Instructions to follow:
Render the entries below as a JSON list of strings, with one string for each line and blank lines skipped. Leave the pictures out.

Data records:

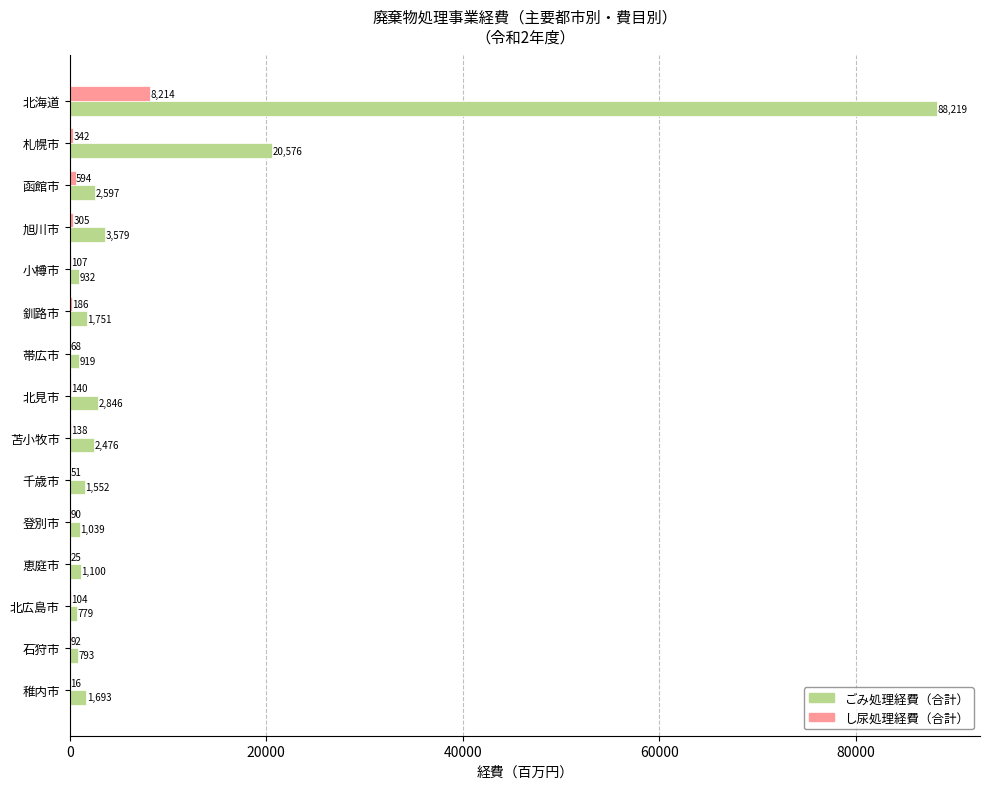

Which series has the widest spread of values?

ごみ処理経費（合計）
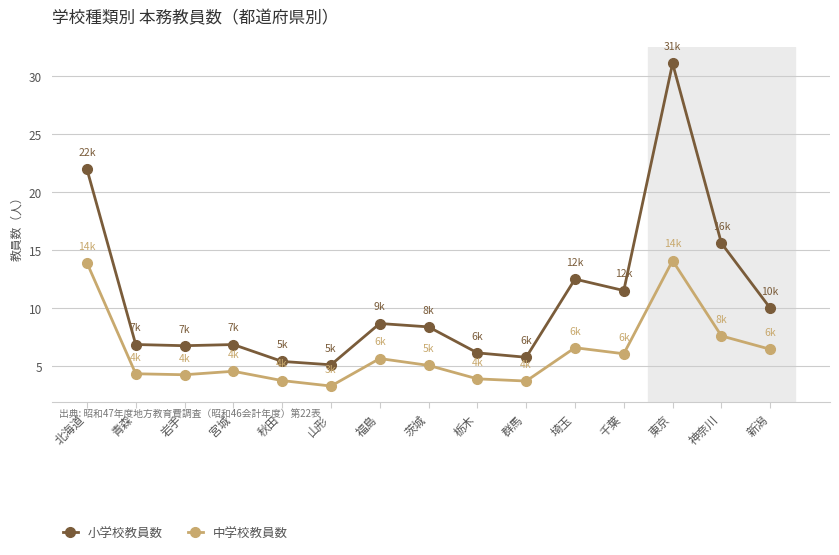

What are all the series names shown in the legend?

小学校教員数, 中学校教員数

Output of the task:
[
  "Which series has the widest spread of values?",
  "ごみ処理経費（合計）",
  "What are all the series names shown in the legend?",
  "小学校教員数, 中学校教員数"
]